- **AUSZUG**:
== == ==

Hans-Christian Herrmann, geb. 1964. Historiker und Leiter des Saarbrücker Stadtarchivs. Er forscht unter anderem zur Saarbrücker Stadtgeschichte und Saargeschichte im Kontext der deutsch-französischen Beziehungen. Er ist Vorsitzender des Saarländischen Archivverbandes.

Sadija Kavgić, Journalistin und Übersetzerin. Geboren in Tuzla, Jugoslawien. Infolge der Belagerung von Sarajevo 1992 bis 1996 kam sie nach Deutschland. Publiziert in Deutschland und Bosnien und Herzegowina. Lebt in Saarbrücken.

Moritz Klein, geb. 1985, schreibt als freier Autor unter anderem für SR Kultur und Deutschlandfunk und veröffentlicht Prosa und Essays in verschiedenen Print- und Online-Medien. Er arbeitet zurzeit an einem Roman.

== == ==

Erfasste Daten
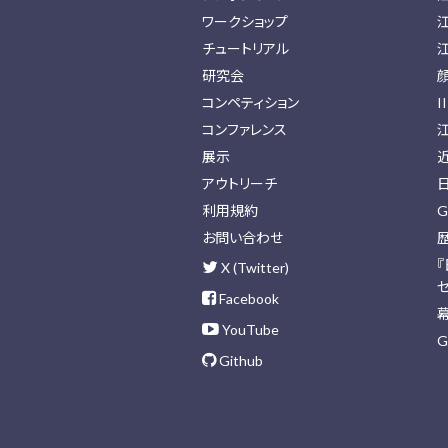
ワークショップ
チュートリアル
研究会
コンペティション
I
コンファレンス
展示
アウトリーチ
利用規約
G
お問い合わせ
X (Twitter)
Facebook
YouTube
G
Github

== == ==

- **AUFGABENSTELLUNG**:
Kannst du aus den Kurzbiografien den Abschnitt von „Hans-Christian Herrmann, geb. 1964.“ bis einschließlich „des Saarländischen Archivverbandes.“ wortgetreu ausgeben?

- **ERGEBNIS**:
Hans-Christian Herrmann, geb. 1964. Historiker und Leiter des Saarbrücker Stadtarchivs. Er forscht unter anderem zur Saarbrücker Stadtgeschichte und Saargeschichte im Kontext der deutsch-französischen Beziehungen. Er ist Vorsitzender des Saarländischen Archivverbandes.